Last Sunday, I attended my second in-person Jewish blessing of the animals. It was led by Rabbi Dahlia Bernstein—with her dog, Vashti, by her side—at Congregation Beth Ohr in Bellmore, New York. While the synagogue has coordinated the annual event around Parshat Noach in years past, it was moved later in the fall due to a scheduling conflict. Dogs were the only bona fide animals present, but my toddler brought a teddy bear. When Rabbi Bernstein asked what people appreciated about their animals and other people responded about companionship and cuddling, I noted that we enjoy hiding the bear!
Highlights included a beagle named Chip with a personalized (dogalized?) kippah and a large, fluffy Newfoundland/poodle mix. The readings featured an excerpt from Weekly Jewish Wisdom as well as a blessing based on Psalm 104: “Blessed are You, Holy Source, Maker of all living creatures. On the fifth and sixth days of creation, You called forth fish in the sea, birds in the air and animals on the land. We ask You to bless these animals; enable them to live fully in praise to Your Name. May we always praise You for all Your beauty in creation. Blessed are You, Eternal our God, for all of your creatures!”
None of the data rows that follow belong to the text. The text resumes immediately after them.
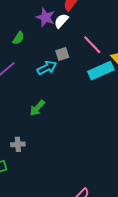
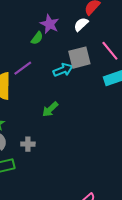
purple star: (45, 17) -> (50, 24), moved
gray square: (62, 54) -> (79, 58), size x1.6

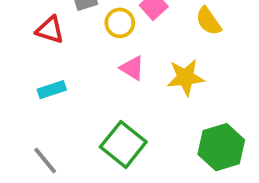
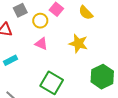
pink triangle: (132, 68) -> (41, 44), moved
yellow star: (185, 77) -> (78, 43), turned 30

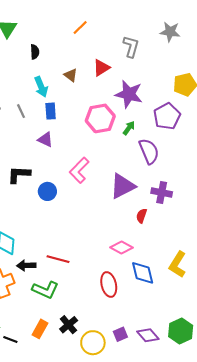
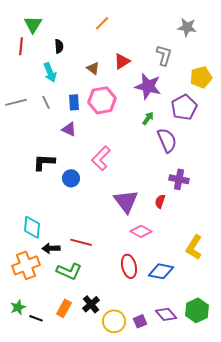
gray L-shape: (131, 47) -> (164, 55), moved
cyan arrow: (41, 87) -> (50, 72), moved
pink hexagon: (100, 118) -> (102, 100), moved
purple triangle: (123, 186) -> (126, 201), moved, turned -40
blue diamond: (143, 273) -> (161, 271), moved, turned -65
purple square: (120, 334) -> (140, 321), moved

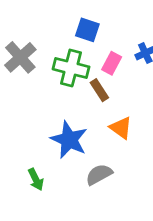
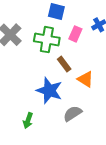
brown rectangle: (99, 90) -> (64, 64), moved
green arrow: (36, 179) -> (28, 121), turned 49

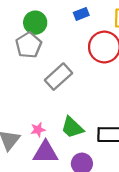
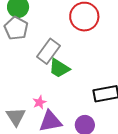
green trapezoid: (72, 127) -> (59, 68), moved

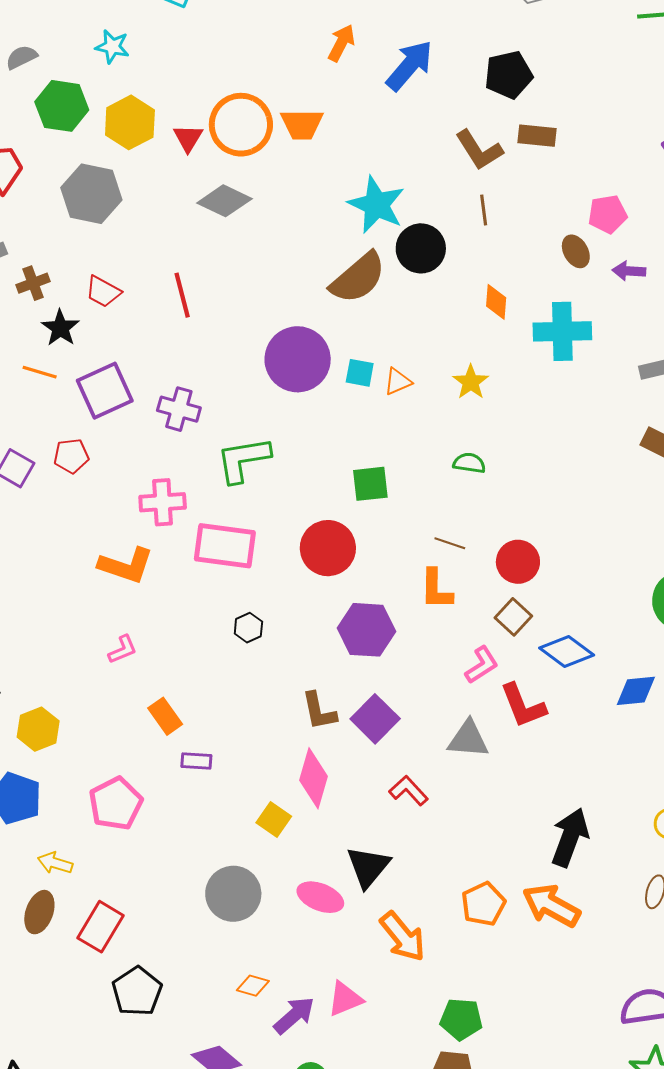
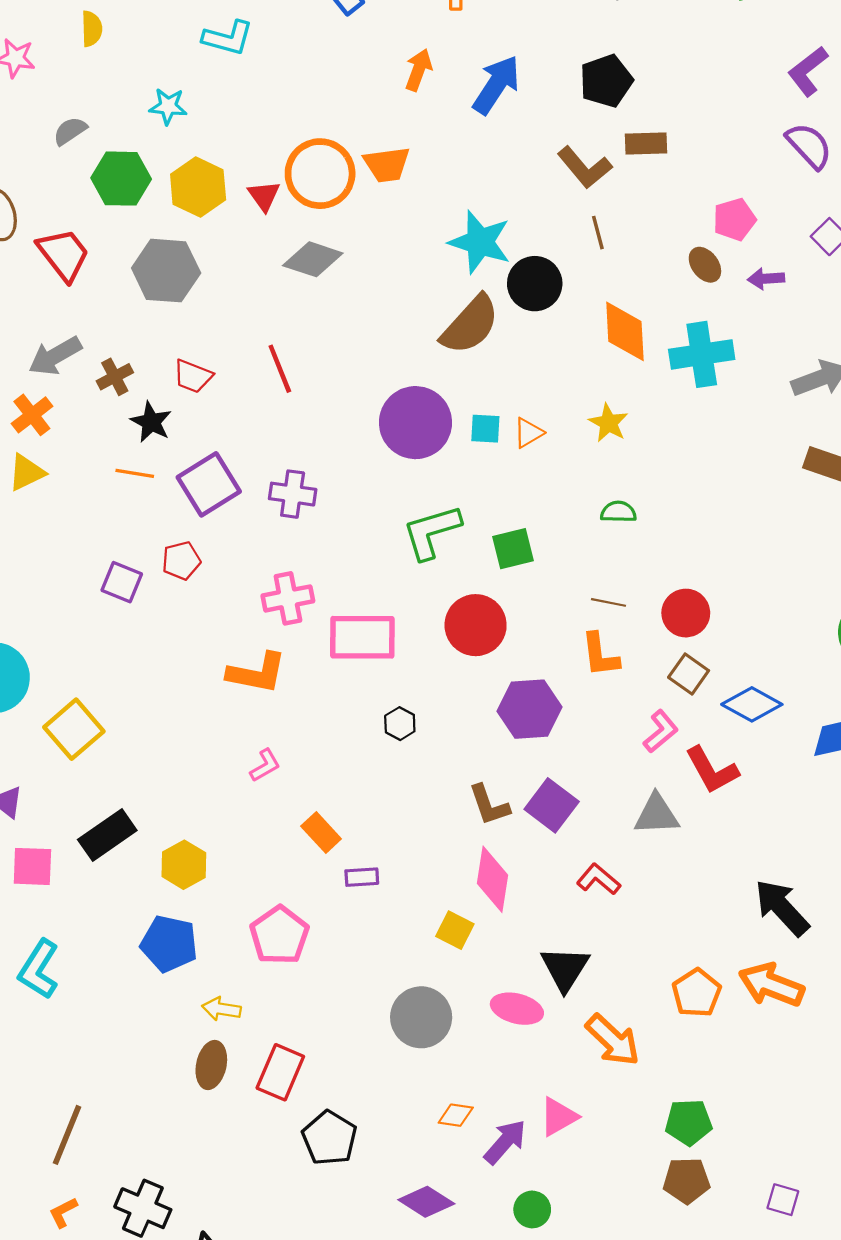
orange diamond: (496, 302) -> (625, 331), size x1.6
green L-shape: (243, 460) -> (432, 532), moved
black arrow: (570, 837) -> (782, 908), turned -56

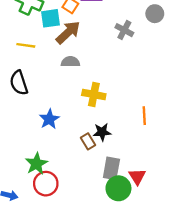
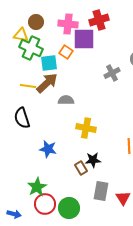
gray cross: (124, 30) -> (112, 73), turned 35
brown arrow: (68, 32) -> (47, 83), moved
blue star: (49, 119) -> (48, 149), turned -30
green circle: (118, 188) -> (69, 208), moved

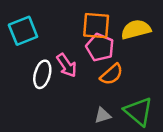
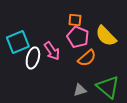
orange square: (96, 26) -> (75, 20), size x0.6
yellow semicircle: (136, 29) -> (106, 36), moved, turned -120
cyan square: (23, 31) -> (18, 42), moved

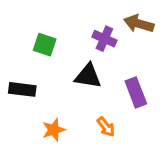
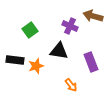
green square: (45, 45) -> (30, 30), turned 35
orange star: (54, 130) -> (36, 66), moved

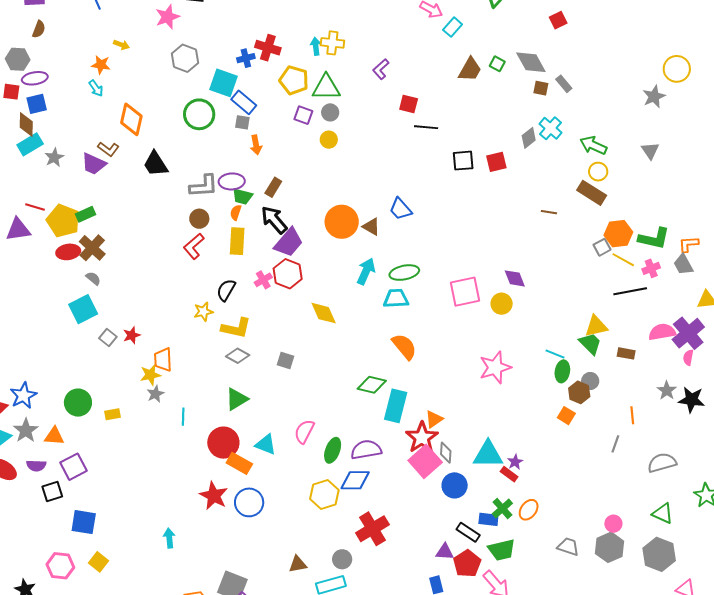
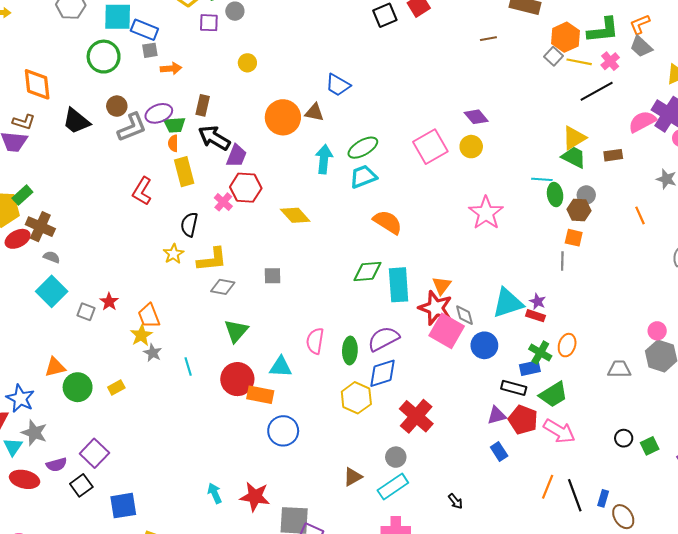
yellow circle: (329, 140) -> (247, 63), moved
orange arrow: (256, 145) -> (171, 68), turned -66
brown circle: (199, 219) -> (117, 106), moved
purple trapezoid: (289, 242) -> (236, 156), size x0.7
orange triangle: (54, 436) -> (55, 367), moved
gray line: (615, 444) -> (562, 261), moved
red star: (214, 496) -> (255, 497), moved

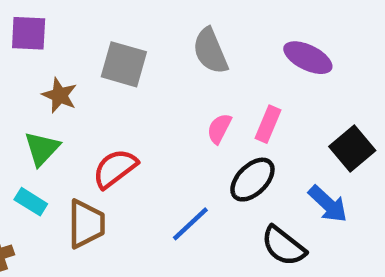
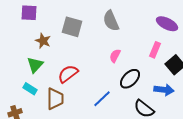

The primary appeal wasn’t captured in any one barking outburst or reading. It’s the notion that animal companions are a big part of people’s lives, so it’s nice to have a lighthearted event, grounded in Jewish teachings, that connects with congregants in a way that is personally meaningful.
“Animals touch people at a very deep place … just like spirituality touches people at a very deep place,” said Diane Guerrero, author of the book Blessing of the Animals, in my 2009 feature. “When you combine the two, it’s even stronger.”